Items from a data source
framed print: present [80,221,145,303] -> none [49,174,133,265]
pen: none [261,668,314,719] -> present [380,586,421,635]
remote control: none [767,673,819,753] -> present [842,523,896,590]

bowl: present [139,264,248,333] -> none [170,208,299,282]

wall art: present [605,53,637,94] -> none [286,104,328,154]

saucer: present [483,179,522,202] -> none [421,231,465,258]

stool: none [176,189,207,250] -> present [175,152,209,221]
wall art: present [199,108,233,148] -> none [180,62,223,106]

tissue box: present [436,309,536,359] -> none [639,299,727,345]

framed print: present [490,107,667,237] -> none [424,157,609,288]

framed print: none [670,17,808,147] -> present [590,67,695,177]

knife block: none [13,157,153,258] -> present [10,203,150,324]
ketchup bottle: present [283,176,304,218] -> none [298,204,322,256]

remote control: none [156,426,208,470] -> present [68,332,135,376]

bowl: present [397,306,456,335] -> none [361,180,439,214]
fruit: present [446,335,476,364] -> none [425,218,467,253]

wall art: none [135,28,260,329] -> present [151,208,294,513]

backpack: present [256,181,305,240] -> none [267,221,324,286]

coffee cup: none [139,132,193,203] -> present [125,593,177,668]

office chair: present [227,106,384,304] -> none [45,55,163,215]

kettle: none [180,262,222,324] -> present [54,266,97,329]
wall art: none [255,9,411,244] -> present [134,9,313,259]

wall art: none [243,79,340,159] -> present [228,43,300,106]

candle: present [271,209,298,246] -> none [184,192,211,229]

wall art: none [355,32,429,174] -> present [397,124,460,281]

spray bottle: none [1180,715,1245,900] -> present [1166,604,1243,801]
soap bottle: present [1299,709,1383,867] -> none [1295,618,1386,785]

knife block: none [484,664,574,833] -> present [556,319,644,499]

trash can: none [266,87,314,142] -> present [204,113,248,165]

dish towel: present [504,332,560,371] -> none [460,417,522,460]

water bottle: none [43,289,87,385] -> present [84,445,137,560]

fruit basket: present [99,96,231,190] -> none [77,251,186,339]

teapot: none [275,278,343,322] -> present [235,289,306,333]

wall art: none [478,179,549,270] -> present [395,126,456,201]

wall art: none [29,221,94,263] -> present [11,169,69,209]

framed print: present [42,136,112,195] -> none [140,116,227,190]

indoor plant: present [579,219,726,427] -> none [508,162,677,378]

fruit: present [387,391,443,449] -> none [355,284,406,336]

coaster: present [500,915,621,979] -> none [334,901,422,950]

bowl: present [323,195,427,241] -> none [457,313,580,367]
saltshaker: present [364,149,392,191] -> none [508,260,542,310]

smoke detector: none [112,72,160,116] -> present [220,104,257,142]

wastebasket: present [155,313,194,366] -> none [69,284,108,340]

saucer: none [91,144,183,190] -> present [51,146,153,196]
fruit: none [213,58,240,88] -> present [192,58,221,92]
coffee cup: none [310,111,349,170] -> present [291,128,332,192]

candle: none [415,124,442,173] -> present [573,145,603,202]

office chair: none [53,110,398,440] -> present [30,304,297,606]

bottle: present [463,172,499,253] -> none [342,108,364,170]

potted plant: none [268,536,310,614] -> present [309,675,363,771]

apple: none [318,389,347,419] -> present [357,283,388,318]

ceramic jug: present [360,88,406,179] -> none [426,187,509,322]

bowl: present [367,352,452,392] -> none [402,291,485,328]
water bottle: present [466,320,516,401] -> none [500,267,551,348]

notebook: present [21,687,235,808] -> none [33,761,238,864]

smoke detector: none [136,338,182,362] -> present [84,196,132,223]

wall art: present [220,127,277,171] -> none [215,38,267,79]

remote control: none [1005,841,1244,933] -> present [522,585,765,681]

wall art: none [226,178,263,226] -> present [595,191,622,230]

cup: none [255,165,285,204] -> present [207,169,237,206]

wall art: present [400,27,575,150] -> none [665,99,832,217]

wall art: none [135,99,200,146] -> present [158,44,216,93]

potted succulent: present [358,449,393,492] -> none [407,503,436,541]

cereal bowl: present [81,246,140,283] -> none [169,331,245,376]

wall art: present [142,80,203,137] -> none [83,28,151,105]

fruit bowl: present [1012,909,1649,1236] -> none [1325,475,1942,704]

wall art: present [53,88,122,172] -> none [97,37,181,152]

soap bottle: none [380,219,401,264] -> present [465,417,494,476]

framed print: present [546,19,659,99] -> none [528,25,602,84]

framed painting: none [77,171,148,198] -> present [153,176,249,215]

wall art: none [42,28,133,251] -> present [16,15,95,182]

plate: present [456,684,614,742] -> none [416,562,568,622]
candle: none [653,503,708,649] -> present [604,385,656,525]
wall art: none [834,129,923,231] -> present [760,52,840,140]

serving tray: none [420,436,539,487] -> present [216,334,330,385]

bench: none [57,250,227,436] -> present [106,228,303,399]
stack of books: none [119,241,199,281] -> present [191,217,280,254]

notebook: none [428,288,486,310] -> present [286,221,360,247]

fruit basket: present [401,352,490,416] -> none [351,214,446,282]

WHAT IS BEING ASKED
Each record above has to be repeated word for word.

EXERCISE ANSWER
framed print: present [80,221,145,303] -> none [49,174,133,265]
pen: none [261,668,314,719] -> present [380,586,421,635]
remote control: none [767,673,819,753] -> present [842,523,896,590]

bowl: present [139,264,248,333] -> none [170,208,299,282]

wall art: present [605,53,637,94] -> none [286,104,328,154]

saucer: present [483,179,522,202] -> none [421,231,465,258]

stool: none [176,189,207,250] -> present [175,152,209,221]
wall art: present [199,108,233,148] -> none [180,62,223,106]

tissue box: present [436,309,536,359] -> none [639,299,727,345]

framed print: present [490,107,667,237] -> none [424,157,609,288]

framed print: none [670,17,808,147] -> present [590,67,695,177]

knife block: none [13,157,153,258] -> present [10,203,150,324]
ketchup bottle: present [283,176,304,218] -> none [298,204,322,256]

remote control: none [156,426,208,470] -> present [68,332,135,376]

bowl: present [397,306,456,335] -> none [361,180,439,214]
fruit: present [446,335,476,364] -> none [425,218,467,253]

wall art: none [135,28,260,329] -> present [151,208,294,513]

backpack: present [256,181,305,240] -> none [267,221,324,286]

coffee cup: none [139,132,193,203] -> present [125,593,177,668]

office chair: present [227,106,384,304] -> none [45,55,163,215]

kettle: none [180,262,222,324] -> present [54,266,97,329]
wall art: none [255,9,411,244] -> present [134,9,313,259]

wall art: none [243,79,340,159] -> present [228,43,300,106]

candle: present [271,209,298,246] -> none [184,192,211,229]

wall art: none [355,32,429,174] -> present [397,124,460,281]

spray bottle: none [1180,715,1245,900] -> present [1166,604,1243,801]
soap bottle: present [1299,709,1383,867] -> none [1295,618,1386,785]

knife block: none [484,664,574,833] -> present [556,319,644,499]

trash can: none [266,87,314,142] -> present [204,113,248,165]

dish towel: present [504,332,560,371] -> none [460,417,522,460]

water bottle: none [43,289,87,385] -> present [84,445,137,560]

fruit basket: present [99,96,231,190] -> none [77,251,186,339]

teapot: none [275,278,343,322] -> present [235,289,306,333]

wall art: none [478,179,549,270] -> present [395,126,456,201]

wall art: none [29,221,94,263] -> present [11,169,69,209]

framed print: present [42,136,112,195] -> none [140,116,227,190]

indoor plant: present [579,219,726,427] -> none [508,162,677,378]

fruit: present [387,391,443,449] -> none [355,284,406,336]

coaster: present [500,915,621,979] -> none [334,901,422,950]

bowl: present [323,195,427,241] -> none [457,313,580,367]
saltshaker: present [364,149,392,191] -> none [508,260,542,310]

smoke detector: none [112,72,160,116] -> present [220,104,257,142]

wastebasket: present [155,313,194,366] -> none [69,284,108,340]

saucer: none [91,144,183,190] -> present [51,146,153,196]
fruit: none [213,58,240,88] -> present [192,58,221,92]
coffee cup: none [310,111,349,170] -> present [291,128,332,192]

candle: none [415,124,442,173] -> present [573,145,603,202]

office chair: none [53,110,398,440] -> present [30,304,297,606]

bottle: present [463,172,499,253] -> none [342,108,364,170]

potted plant: none [268,536,310,614] -> present [309,675,363,771]

apple: none [318,389,347,419] -> present [357,283,388,318]

ceramic jug: present [360,88,406,179] -> none [426,187,509,322]

bowl: present [367,352,452,392] -> none [402,291,485,328]
water bottle: present [466,320,516,401] -> none [500,267,551,348]

notebook: present [21,687,235,808] -> none [33,761,238,864]

smoke detector: none [136,338,182,362] -> present [84,196,132,223]

wall art: present [220,127,277,171] -> none [215,38,267,79]

remote control: none [1005,841,1244,933] -> present [522,585,765,681]

wall art: none [226,178,263,226] -> present [595,191,622,230]

cup: none [255,165,285,204] -> present [207,169,237,206]

wall art: present [400,27,575,150] -> none [665,99,832,217]

wall art: none [135,99,200,146] -> present [158,44,216,93]

potted succulent: present [358,449,393,492] -> none [407,503,436,541]

cereal bowl: present [81,246,140,283] -> none [169,331,245,376]

wall art: present [142,80,203,137] -> none [83,28,151,105]

fruit bowl: present [1012,909,1649,1236] -> none [1325,475,1942,704]

wall art: present [53,88,122,172] -> none [97,37,181,152]

soap bottle: none [380,219,401,264] -> present [465,417,494,476]

framed print: present [546,19,659,99] -> none [528,25,602,84]

framed painting: none [77,171,148,198] -> present [153,176,249,215]

wall art: none [42,28,133,251] -> present [16,15,95,182]

plate: present [456,684,614,742] -> none [416,562,568,622]
candle: none [653,503,708,649] -> present [604,385,656,525]
wall art: none [834,129,923,231] -> present [760,52,840,140]

serving tray: none [420,436,539,487] -> present [216,334,330,385]

bench: none [57,250,227,436] -> present [106,228,303,399]
stack of books: none [119,241,199,281] -> present [191,217,280,254]

notebook: none [428,288,486,310] -> present [286,221,360,247]

fruit basket: present [401,352,490,416] -> none [351,214,446,282]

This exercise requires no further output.